The Women's World Cup is a beacon of hope in a sport that lost its way
On Tuesday night Scotland beat Jamaica 3-2 at Hampden in the team’s final match before jetting off to the World Cup and, for once, the reaction to a Scottish game was overwhelmingly positive.
Social media was full of enthusiastic reviews, including from people that hadn’t been to a game before, while the national stadium boasted of a record 18,555 attendance for a women’s game.
SNP MP Hannah Bardell, a longstanding fan of the game, probably summed up fans’ feeling in describing coach Shelley Kerr and the women’s national team as “a huge inspiration”, before adding, somewhat optimistically, “Bring on the World Cup!”
Of course, this was only a friendly and Scotland will face tougher opponents when they head to France in the next few days, but the positivity surrounding the women’s team is contagious. For longsuffering Scotland fans, even the chance to travel to a tournament will be a welcome one.
When Steve Clarke, the new coach of the men’s team took over he made a point of identifying the need to emulate Kerr’s success, and it’s hard to miss contrasts between the men’s and women’s games. In fact, just 24-hours after the startling sight of Scottish fans actually enjoying a game of football, the world was treated to the men’s Europa League final – the second most prestigious club game in the world – held in Azerbaijan, in a 60,000 capacity stadium, of which 48,000 were reserved for corporate sponsors.
Human Rights Watch (HRW) describes Azerbaijan as holding an “appalling human rights record”, with President Ilham Aliyev recently elected for a fourth term in elections that international observers found lacked competition, and “took place in a restrictive political environment and under laws that curtail fundamental rights and freedoms.”
At least 43 human rights activists, journalists, political and religious activists remain wrongfully imprisoned, according to HRW, while dozens more have been detained, are under criminal investigation, have faced harassment and travel bans, or fled Azerbaijan.
Meanwhile Arsenal, one of the finalists, were unable to take one of their players, Henrikh Mkhitaryan, because as an Armenian, and with Azerbaijan and Armenia technically still at war, the club did not feel his safety can be guaranteed. In fact, the build-up to the match even saw fans stopped so local officials could check their shirts didn’t bear his name.
So there we are. Governing body UEFA made 12,000 tickets available for fans in a major final in a stadium with space for over 60,000, in a country with a horrendous human rights record which cannot guarantee the safety of one of the players.

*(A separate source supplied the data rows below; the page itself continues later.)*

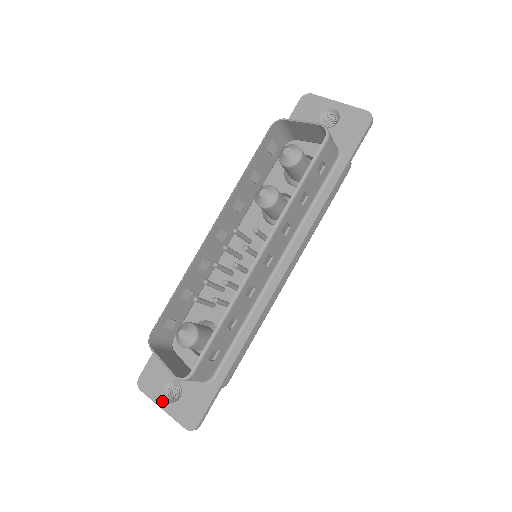
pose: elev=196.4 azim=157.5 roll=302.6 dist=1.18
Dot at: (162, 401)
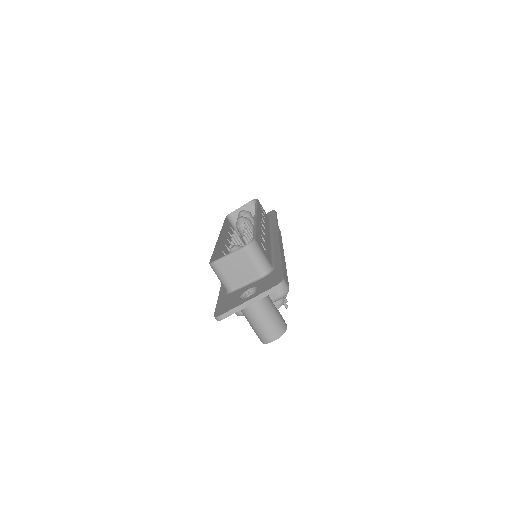
Dot at: (244, 300)
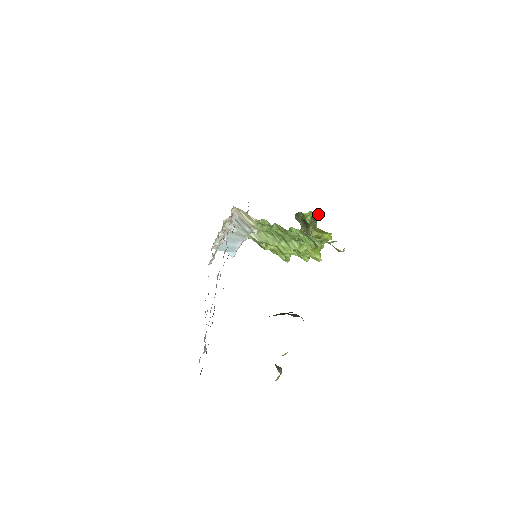
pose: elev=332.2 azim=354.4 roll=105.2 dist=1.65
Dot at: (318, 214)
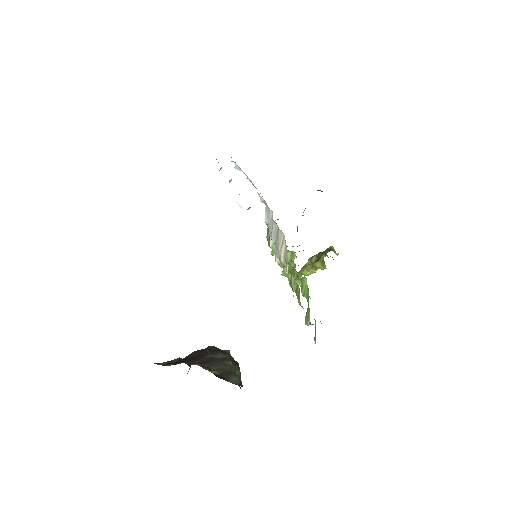
Dot at: (336, 253)
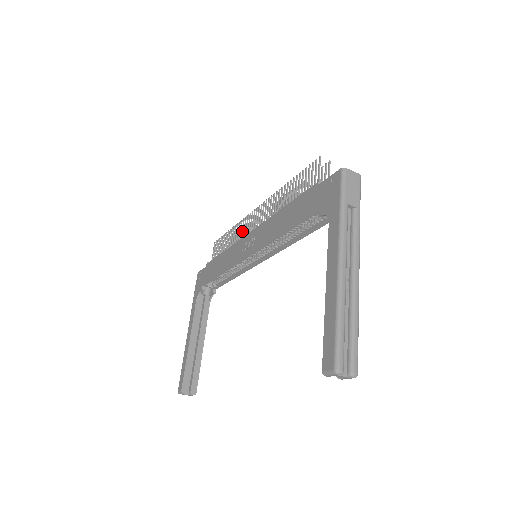
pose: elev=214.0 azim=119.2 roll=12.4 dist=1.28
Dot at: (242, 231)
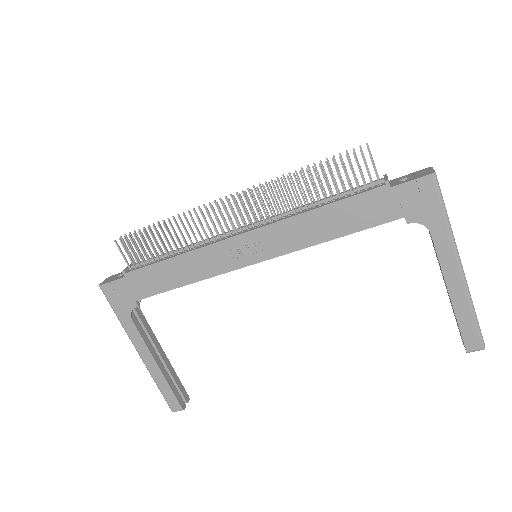
Dot at: (204, 229)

But this is not a problem limited to club football. It’s a problem that follows UEFA, and indeed FIFA, wherever it goes. The men’s World Cup in Qatar is similarly compromised, amid reports that the major construction projects needed to prepare a country with next to no footballing infrastructure have seen repeated human rights abuses, including forced labour.
Qatar’s penal code does not criminalise domestic violence or marital rape, while it also punishes ‘sodomy’ with one to three years in prison. And the bidding process to host the tournament? You guessed it, mired in reports of corruption.
And maybe hosting the tournament will somehow lead to an epiphany among the ruling family of Qatar. But, more likely, the tournament will be an exercise in sports washing, with the regime using the tournament as a means of laundering its reputation.
It’s a horrible situation for fans, conflicted between watching a sport they love, and being complicit, however indirectly, in a host of human rights abuses.
The women’s game, in contrast, is a beacon of hope, despite years of being deliberately suppressed by the men in charge. Of course it’s still run by UEFA, and as it grows in popularity and reach, sponsors will follow. So too may regimes looking for the opportunity to clean up their reputation.
But, in the meantime, Scotland is off to France, under the rallying call ‘our girls, our game’. And regardless of how they get on, that’s something to celebrate.